Description of the task:
Your answer must consist of the lines running from the one that holds "ПРОЕКТЫ ЛПИ" to the end of the data, copied exactly.

Collected data:
++++++
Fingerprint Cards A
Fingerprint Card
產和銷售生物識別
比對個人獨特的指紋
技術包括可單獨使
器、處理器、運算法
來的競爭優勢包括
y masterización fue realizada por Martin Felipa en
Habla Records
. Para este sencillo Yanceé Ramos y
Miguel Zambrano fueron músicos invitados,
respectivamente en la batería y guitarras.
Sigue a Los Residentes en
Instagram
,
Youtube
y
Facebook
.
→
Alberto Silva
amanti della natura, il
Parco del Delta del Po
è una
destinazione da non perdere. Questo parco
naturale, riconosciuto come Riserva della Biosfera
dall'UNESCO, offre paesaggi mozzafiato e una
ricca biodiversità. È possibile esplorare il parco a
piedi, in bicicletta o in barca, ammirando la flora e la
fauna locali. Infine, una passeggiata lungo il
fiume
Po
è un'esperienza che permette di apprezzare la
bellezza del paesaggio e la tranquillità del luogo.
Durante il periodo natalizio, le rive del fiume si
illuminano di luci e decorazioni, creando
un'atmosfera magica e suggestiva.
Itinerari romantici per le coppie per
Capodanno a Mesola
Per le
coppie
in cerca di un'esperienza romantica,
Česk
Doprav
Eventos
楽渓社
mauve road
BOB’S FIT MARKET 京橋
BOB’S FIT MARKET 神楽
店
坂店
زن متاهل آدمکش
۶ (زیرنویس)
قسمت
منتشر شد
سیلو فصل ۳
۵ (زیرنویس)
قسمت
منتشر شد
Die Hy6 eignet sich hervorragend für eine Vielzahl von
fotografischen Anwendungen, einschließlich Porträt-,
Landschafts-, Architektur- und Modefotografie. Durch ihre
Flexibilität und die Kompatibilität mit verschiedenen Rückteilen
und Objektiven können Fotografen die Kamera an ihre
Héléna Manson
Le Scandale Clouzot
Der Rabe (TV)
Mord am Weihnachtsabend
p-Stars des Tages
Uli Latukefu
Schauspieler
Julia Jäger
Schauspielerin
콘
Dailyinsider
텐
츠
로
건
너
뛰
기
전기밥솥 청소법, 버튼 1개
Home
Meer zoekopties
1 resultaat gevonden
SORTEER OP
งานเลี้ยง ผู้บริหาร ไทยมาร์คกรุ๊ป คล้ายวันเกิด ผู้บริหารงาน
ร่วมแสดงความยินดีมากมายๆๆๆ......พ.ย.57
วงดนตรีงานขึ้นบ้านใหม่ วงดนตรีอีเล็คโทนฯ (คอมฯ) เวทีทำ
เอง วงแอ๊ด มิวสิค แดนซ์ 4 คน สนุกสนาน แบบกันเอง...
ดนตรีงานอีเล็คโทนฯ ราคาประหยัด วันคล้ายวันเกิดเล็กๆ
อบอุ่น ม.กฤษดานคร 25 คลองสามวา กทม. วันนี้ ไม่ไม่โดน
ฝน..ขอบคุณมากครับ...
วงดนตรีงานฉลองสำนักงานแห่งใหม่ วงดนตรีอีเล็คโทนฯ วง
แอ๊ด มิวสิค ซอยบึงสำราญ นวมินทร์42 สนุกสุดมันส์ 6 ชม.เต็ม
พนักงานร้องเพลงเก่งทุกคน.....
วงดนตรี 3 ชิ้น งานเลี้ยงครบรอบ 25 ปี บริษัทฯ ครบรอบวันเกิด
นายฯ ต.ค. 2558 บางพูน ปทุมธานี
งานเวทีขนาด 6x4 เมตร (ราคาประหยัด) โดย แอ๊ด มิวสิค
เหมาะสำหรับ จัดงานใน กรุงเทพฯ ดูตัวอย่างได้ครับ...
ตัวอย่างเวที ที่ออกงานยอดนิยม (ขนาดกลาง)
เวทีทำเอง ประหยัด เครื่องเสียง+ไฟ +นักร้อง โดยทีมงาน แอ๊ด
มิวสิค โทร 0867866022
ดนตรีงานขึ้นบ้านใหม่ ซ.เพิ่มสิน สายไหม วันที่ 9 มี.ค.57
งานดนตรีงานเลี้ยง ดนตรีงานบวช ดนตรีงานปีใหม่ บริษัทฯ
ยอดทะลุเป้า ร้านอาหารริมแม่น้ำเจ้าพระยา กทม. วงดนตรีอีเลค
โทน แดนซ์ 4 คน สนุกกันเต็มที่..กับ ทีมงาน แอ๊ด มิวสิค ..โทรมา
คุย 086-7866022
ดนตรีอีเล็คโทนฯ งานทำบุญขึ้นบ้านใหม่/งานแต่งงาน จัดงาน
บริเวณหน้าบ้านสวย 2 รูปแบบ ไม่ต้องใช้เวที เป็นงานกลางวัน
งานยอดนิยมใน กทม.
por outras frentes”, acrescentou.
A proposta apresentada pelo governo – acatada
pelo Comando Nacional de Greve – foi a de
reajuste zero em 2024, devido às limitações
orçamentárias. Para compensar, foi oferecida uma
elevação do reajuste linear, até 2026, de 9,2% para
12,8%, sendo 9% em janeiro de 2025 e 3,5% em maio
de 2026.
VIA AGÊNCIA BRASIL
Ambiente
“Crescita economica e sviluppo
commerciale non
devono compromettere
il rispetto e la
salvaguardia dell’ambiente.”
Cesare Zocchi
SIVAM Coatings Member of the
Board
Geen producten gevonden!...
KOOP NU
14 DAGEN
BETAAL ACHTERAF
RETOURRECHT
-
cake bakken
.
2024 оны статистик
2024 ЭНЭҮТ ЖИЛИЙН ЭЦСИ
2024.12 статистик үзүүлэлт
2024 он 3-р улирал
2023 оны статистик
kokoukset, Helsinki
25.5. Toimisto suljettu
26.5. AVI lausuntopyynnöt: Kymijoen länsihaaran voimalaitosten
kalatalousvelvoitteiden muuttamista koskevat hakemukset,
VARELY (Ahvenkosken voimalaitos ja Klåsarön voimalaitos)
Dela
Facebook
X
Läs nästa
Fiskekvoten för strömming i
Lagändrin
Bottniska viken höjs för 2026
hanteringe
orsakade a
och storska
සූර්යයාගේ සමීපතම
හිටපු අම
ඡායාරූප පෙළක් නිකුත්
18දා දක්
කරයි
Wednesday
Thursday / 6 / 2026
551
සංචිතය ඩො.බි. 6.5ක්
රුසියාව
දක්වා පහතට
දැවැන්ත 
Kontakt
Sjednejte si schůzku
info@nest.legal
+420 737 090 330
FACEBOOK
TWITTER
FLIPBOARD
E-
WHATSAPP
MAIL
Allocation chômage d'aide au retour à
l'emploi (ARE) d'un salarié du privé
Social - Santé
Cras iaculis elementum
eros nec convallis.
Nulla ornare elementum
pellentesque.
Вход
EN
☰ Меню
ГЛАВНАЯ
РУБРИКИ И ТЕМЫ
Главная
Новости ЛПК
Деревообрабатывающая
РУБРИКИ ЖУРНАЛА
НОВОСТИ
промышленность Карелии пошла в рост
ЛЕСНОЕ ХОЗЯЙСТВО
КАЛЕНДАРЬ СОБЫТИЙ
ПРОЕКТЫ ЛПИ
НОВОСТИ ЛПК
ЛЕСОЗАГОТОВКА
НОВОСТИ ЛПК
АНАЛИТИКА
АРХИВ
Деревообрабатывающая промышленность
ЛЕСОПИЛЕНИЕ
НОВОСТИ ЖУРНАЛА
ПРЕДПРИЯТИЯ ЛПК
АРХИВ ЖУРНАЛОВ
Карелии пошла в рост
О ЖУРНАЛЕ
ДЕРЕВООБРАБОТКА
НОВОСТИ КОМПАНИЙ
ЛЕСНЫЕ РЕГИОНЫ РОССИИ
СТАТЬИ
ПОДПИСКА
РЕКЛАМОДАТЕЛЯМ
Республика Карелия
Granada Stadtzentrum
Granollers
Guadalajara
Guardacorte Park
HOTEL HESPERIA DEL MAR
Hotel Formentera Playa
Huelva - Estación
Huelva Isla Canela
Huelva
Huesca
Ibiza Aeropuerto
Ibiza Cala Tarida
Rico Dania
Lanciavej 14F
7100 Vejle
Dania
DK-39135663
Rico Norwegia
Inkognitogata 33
++++++
Solved problem:
ПРОЕКТЫ ЛПИ
НОВОСТИ ЛПК
ЛЕСОЗАГОТОВКА
НОВОСТИ ЛПК
АНАЛИТИКА
АРХИВ
Деревообрабатывающая промышленность
ЛЕСОПИЛЕНИЕ
НОВОСТИ ЖУРНАЛА
ПРЕДПРИЯТИЯ ЛПК
АРХИВ ЖУРНАЛОВ
Карелии пошла в рост
О ЖУРНАЛЕ
ДЕРЕВООБРАБОТКА
НОВОСТИ КОМПАНИЙ
ЛЕСНЫЕ РЕГИОНЫ РОССИИ
СТАТЬИ
ПОДПИСКА
РЕКЛАМОДАТЕЛЯМ
Республика Карелия
Granada Stadtzentrum
Granollers
Guadalajara
Guardacorte Park
HOTEL HESPERIA DEL MAR
Hotel Formentera Playa
Huelva - Estación
Huelva Isla Canela
Huelva
Huesca
Ibiza Aeropuerto
Ibiza Cala Tarida
Rico Dania
Lanciavej 14F
7100 Vejle
Dania
DK-39135663
Rico Norwegia
Inkognitogata 33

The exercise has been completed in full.